Records drawn from a dataset —
▽

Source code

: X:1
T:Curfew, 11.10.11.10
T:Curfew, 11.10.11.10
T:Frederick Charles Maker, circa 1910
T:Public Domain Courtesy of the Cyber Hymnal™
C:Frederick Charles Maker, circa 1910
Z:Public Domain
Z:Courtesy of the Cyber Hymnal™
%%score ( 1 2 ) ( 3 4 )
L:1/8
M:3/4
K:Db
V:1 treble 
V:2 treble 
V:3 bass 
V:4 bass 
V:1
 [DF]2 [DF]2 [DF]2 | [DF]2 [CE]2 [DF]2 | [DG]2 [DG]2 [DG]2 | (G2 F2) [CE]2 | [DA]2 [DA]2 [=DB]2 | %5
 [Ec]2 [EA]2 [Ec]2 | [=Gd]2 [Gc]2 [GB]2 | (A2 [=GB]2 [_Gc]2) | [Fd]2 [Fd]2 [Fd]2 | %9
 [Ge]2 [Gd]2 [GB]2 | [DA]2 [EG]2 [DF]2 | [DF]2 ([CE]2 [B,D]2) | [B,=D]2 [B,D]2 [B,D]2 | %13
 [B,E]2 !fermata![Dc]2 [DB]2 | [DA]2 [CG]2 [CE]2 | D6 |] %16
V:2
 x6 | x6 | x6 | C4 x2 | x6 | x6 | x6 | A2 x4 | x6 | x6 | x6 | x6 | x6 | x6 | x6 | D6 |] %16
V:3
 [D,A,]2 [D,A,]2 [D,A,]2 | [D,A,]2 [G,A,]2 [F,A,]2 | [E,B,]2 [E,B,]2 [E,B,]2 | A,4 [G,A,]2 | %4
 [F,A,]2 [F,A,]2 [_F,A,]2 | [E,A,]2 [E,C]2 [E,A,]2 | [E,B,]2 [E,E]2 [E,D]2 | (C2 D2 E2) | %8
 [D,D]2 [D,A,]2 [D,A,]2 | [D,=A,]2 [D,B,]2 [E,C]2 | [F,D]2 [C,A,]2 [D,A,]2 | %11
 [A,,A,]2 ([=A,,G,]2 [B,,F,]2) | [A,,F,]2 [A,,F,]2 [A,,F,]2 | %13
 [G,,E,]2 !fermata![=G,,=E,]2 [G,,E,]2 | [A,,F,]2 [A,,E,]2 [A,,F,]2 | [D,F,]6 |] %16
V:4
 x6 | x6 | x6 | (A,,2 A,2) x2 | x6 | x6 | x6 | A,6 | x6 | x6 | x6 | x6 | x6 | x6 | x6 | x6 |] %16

△

Instructions for the task — Filtering the entries above by the word "fermata", copy each line that matches.

Task answer —
 [B,E]2 !fermata![Dc]2 [DB]2 | [DA]2 [CG]2 [CE]2 | D6 |] %16
 [G,,E,]2 !fermata![=G,,=E,]2 [G,,E,]2 | [A,,F,]2 [A,,E,]2 [A,,F,]2 | [D,F,]6 |] %16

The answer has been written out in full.